Il s'évince également des pièces du dossier qu'AGMF a été informée par son médecin-conseil, le Dr [P] dès le 29 mai 2018 qu'il ne pouvait être présent le 7 juin 2018, que si elle n'a répercuté cette information à son conseil que le 5 juin 2018, cela ne la privait pas de la possibilité de rechercher un autre praticien ou de solliciter de l'expert dès le 29 mai 2018 une nouvelle date de réunion en indiquant qu'elle souhaitait impérativement la présence du Dr [P].

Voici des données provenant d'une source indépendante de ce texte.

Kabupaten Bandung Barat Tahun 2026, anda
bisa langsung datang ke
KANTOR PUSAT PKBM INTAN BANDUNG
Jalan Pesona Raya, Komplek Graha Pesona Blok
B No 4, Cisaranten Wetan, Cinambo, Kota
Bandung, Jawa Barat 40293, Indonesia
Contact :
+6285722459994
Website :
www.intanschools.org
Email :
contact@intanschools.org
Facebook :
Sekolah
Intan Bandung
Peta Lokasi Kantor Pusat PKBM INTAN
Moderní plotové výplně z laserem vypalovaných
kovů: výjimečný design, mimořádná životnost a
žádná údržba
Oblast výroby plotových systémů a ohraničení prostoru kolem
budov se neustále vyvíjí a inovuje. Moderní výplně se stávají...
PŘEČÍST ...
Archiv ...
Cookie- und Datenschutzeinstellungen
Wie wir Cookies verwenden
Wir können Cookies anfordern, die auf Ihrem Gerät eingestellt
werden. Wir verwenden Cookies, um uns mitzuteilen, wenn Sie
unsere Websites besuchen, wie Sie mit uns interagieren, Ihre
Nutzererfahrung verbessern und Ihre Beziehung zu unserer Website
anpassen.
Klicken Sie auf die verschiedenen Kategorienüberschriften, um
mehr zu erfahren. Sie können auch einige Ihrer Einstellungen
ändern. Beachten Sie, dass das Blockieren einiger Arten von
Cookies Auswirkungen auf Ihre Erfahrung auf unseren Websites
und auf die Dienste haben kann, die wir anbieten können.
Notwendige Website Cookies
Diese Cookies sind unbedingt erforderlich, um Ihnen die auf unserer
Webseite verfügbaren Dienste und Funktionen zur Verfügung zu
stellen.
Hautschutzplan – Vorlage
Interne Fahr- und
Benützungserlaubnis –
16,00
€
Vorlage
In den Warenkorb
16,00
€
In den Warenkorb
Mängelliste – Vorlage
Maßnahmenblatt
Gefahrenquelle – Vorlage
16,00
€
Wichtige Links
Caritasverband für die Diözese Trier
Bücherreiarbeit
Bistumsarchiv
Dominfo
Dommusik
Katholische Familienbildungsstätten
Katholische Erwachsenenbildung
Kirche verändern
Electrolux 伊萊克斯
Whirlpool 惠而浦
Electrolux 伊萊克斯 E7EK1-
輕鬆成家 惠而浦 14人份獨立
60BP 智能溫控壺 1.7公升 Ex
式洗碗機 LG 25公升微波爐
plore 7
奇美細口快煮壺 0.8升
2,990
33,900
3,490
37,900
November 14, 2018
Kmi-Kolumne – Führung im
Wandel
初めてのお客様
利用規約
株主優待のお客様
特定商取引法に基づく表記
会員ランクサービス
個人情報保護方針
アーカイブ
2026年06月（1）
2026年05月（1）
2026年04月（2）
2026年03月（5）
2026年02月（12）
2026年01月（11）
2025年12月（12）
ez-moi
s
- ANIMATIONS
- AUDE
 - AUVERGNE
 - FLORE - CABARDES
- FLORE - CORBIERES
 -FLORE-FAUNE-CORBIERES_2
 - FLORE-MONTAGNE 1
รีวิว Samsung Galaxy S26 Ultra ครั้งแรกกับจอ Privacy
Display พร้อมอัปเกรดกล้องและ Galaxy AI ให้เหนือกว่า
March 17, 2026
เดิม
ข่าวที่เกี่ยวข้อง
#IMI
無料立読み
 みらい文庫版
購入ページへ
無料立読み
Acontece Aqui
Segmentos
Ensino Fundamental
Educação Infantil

Enfin, à la suite du mail du conseil de l'AGMF du 5 juin 2018 indiquant qu'il ne pourrait être présent en raison des grèves de la SNCF, et de la lettre adressée le 7 juin 2018 à l'expert par le juge chargé du contrôle des expertises, dont il a accusé réception le 28 juin 2018 l'incitant à reporter la réunion d'expertise, c'est à bon droit que l'expert a répondu que les pièces lui avaient été transmises contradictoirement, que les parties pouvaient adresser leurs dires sur son pré-rapport du 10 juin 2018, avant éventuellement d'organiser une deuxième réunion.
Cependant, AGMF n'a adressé aucun dire.
Dès lors, les conditions dans lesquelles a été établi le rapport du Dr [S] ne souffrent aucune critique et la décision déférée qui a rejeté la demande de nullité sera confirmée.
Sur l'indemnisation de l'incapacité totale de travail
Mme [O] [G] sollicite la confirmation du jugement déféré.
La compagnie d'assurance AGMF Prévoyance n'a formulé aucune observation sur le fond.
C'est par des motifs pertinents que la cour adopte que le premier juge a dit que rien, dans la pathologie dont a souffert Mme [G] et qui lui a valu un arrêt de travail du 10 janvier au 9 mai 2018, à savoir des douleurs principalement lombaires, n'indiquait dans le rapport du Dr [P] qu'elle pouvait être en relation avec l'ablation de la thyroïde subie en 2015, que les 131 jours d'incapacité totale de travail devaient donc être indemnisés à hauteur de 284 euros par jour selon un montant non contesté par AGMF, et sans qu'une franchise n'ait été contractuelllement prévue.
Le jugement déféré qui a condamné la compagnie d'assurance AGMF Prévoyance à payer à Mme [O] [G] la somme de 37204 euros sera confirmé.
Sur la demande en dommages et intérêts pour préjudice moral
Mme [O] [G] fait valoir qu'elle a été plongée dans l'angoisse pour avoir été privée pendant 4 mois de revenus du fait de la mauvaise foi de la compagnie d'assurance AGMF Prévoyance.
La compagnie d'assurance AGMF Prévoyance ne formule aucune observation sur ce point.
C'est à bon droit que le premier juge a débouté Mme [O] [G] de cette demande, faute pour Mme [G] de démontrer par aucune pièce la réalité d'un préjudice moral.
Sur les autres demandes
En application de l'article 696 du code de procédure civile, la partie perdante est condamnée aux dépens, à moins que le juge, par décision motivée, n'en mette la totalité ou une fraction à la charge d'une autre partie.
La compagnie d'assurance AGMF Prévoyance qui succombe en son appel en supportera donc la charge.
En application de l'article 700 du code de procédure civile, le juge condamne la partie tenue aux dépens ou qui perd son procès à payer à l'autre partie la somme qu'il détermine, au titre des frais exposés et non compris dans les dépens.
Dans tous les cas, le juge tient compte de l'équité ou de la situation économique de la partie condamnée. Il peut, même d'office, pour des raisons tirées des mêmes considérations, dire qu'il n'y a pas lieu à ces condamnations.
La compagnie d'assurance AGMF Prévoyance qui succombe, sera condamnée à payer à Mme [O] [G] la somme de 2 000 euros sur ce fondement.
PAR CES MOTIFS,
La Cour,
Confirme le jugement déféré en toutes ses dispositions,
Y ajoutant,
Condamne la compagnie d'assurance AGMF Prévoyance à payer à Mme [O] [G] la somme de 2 000 euros sur le fondement des dispositions de l'article 700 du code de procédure civile,
Condamne la compagnie d'assurance AGMF Prévoyance aux entiers dépens d'appel.
Le présent arrêt a été signé par Monsieur Roland POTEE, président, et par Madame Séléna BONNET, greffier, auquel la minute de la décision a été remise par le magistrat signataire.